• _EXERCISE REQUIREMENTS_: Scan the entries below. List each line with "macros".

• _INFORMATION PROVIDED_:
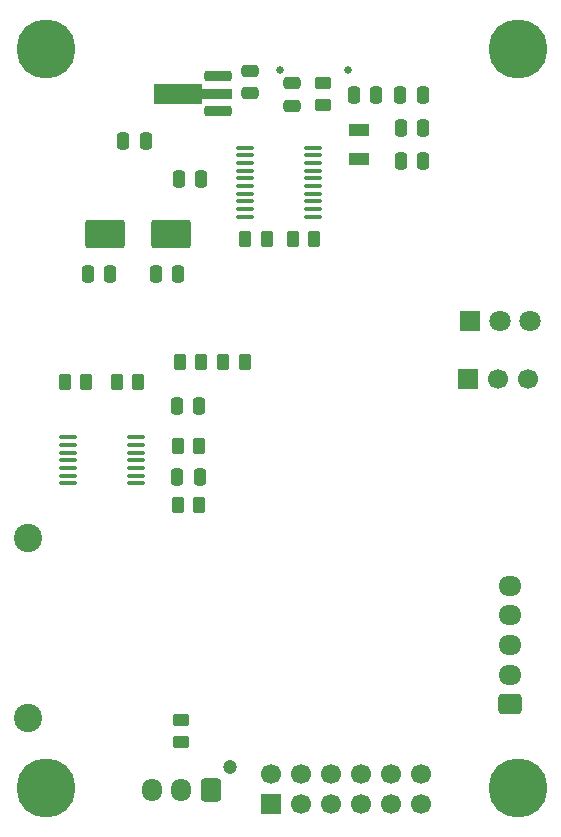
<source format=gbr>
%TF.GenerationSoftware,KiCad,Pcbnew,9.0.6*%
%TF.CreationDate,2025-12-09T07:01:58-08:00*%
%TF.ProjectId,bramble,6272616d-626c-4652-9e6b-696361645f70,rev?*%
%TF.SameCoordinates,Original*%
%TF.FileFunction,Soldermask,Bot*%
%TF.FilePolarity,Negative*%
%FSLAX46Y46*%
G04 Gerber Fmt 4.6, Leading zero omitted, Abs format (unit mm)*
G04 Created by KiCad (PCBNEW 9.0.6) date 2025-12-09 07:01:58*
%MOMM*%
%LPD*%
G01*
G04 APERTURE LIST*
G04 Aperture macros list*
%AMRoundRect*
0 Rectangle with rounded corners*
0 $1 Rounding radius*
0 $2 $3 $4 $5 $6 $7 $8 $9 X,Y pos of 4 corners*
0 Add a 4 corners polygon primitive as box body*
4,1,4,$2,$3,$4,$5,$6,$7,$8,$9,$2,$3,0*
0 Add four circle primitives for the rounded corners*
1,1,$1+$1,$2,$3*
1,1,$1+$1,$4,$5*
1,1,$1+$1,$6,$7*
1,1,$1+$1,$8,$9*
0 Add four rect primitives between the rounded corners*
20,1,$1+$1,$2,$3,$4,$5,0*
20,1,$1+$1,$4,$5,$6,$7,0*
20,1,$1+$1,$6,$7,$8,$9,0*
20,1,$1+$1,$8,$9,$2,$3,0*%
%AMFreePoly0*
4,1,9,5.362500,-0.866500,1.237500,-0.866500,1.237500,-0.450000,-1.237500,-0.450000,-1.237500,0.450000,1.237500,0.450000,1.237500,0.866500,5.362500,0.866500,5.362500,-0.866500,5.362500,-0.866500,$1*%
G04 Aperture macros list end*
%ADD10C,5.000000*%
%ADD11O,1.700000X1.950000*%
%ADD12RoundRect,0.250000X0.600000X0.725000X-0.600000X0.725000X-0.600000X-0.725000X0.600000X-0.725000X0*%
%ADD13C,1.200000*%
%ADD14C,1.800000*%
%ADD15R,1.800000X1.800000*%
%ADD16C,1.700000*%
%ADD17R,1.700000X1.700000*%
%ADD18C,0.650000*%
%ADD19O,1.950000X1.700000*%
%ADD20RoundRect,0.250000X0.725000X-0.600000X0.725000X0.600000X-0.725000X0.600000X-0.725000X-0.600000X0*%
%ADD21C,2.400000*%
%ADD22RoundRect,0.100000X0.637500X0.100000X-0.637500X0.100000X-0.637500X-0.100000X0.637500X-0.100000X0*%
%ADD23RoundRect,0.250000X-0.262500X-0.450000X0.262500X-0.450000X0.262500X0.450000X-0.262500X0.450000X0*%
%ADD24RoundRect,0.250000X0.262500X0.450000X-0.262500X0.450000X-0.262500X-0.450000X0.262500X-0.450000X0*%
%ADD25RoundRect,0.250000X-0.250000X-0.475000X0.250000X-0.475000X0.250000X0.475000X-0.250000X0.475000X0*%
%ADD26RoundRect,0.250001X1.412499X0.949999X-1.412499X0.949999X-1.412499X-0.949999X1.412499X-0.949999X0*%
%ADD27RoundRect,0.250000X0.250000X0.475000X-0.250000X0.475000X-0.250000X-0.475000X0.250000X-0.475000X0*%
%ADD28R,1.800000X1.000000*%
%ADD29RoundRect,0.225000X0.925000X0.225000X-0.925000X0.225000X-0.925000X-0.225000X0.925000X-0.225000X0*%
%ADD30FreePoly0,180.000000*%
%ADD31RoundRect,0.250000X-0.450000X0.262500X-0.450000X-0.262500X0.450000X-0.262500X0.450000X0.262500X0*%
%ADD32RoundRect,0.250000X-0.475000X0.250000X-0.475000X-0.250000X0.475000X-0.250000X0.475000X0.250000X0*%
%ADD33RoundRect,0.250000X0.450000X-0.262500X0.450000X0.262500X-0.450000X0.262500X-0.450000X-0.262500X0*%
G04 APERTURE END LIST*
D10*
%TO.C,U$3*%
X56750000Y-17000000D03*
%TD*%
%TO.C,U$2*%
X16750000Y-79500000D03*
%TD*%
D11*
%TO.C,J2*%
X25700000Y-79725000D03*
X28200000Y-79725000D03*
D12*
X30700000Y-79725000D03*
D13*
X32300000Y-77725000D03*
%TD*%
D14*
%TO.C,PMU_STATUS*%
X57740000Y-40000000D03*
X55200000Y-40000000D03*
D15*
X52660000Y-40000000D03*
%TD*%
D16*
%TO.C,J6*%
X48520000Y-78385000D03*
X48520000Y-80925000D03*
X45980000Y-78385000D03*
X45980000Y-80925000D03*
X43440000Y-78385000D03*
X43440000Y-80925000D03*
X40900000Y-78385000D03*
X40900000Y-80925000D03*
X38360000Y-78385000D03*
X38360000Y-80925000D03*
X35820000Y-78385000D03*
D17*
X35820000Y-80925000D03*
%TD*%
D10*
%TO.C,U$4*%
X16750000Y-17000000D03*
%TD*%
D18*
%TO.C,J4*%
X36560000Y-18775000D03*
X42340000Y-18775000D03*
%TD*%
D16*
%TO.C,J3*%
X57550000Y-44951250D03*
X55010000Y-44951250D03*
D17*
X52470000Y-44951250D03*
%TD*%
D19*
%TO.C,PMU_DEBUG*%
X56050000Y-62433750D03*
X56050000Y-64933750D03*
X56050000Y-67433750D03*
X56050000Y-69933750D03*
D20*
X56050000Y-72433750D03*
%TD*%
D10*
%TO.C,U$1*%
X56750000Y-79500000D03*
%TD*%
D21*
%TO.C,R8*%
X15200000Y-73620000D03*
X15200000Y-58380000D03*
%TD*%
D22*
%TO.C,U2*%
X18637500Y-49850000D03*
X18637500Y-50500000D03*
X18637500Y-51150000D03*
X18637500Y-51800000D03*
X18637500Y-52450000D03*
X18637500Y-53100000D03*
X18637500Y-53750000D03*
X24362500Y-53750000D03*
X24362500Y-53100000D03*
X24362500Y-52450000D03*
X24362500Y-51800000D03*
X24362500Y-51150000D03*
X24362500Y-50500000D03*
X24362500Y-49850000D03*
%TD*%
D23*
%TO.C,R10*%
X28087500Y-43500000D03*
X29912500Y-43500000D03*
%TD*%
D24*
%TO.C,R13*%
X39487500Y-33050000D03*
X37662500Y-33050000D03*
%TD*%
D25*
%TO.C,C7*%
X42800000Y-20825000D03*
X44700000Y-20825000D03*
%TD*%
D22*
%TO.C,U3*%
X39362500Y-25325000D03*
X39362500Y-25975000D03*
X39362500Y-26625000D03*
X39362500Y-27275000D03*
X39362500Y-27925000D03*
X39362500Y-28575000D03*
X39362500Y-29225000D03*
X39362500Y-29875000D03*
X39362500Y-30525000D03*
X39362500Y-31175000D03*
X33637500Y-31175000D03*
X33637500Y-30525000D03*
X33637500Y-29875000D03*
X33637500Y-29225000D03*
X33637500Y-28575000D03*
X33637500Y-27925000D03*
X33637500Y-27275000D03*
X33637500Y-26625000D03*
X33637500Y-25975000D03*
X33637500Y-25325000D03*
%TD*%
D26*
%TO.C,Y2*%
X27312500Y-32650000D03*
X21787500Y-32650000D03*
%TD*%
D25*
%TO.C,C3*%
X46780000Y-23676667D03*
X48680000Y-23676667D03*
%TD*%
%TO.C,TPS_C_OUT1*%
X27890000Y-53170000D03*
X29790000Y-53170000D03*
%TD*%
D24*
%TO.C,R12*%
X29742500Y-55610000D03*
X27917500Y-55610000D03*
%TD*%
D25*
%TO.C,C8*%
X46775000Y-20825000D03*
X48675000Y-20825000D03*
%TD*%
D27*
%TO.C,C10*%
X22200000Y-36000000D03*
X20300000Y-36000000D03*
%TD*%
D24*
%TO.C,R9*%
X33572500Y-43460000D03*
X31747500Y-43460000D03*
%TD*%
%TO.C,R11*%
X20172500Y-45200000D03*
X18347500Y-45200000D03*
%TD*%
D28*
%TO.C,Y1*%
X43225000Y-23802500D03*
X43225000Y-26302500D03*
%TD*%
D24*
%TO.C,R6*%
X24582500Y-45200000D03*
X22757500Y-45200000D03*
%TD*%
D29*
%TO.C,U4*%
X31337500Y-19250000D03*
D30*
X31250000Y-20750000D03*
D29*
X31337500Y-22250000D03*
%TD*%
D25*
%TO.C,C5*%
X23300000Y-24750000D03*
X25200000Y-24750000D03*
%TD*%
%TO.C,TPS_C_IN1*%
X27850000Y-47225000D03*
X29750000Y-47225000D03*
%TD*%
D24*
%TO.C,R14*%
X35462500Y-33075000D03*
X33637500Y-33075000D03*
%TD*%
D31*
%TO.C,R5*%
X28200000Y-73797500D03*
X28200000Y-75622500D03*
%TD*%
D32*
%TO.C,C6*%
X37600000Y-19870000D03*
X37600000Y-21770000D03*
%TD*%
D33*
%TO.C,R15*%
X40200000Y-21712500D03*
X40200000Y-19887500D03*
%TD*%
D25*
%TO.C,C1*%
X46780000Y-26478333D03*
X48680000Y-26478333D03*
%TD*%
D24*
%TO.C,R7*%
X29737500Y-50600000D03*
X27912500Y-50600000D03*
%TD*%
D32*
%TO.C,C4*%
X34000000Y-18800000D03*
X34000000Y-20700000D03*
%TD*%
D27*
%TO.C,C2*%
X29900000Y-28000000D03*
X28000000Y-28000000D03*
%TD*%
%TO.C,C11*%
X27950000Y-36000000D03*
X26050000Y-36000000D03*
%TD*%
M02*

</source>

• _WRITTEN SOLUTION_:
G04 Aperture macros list*
G04 Aperture macros list end*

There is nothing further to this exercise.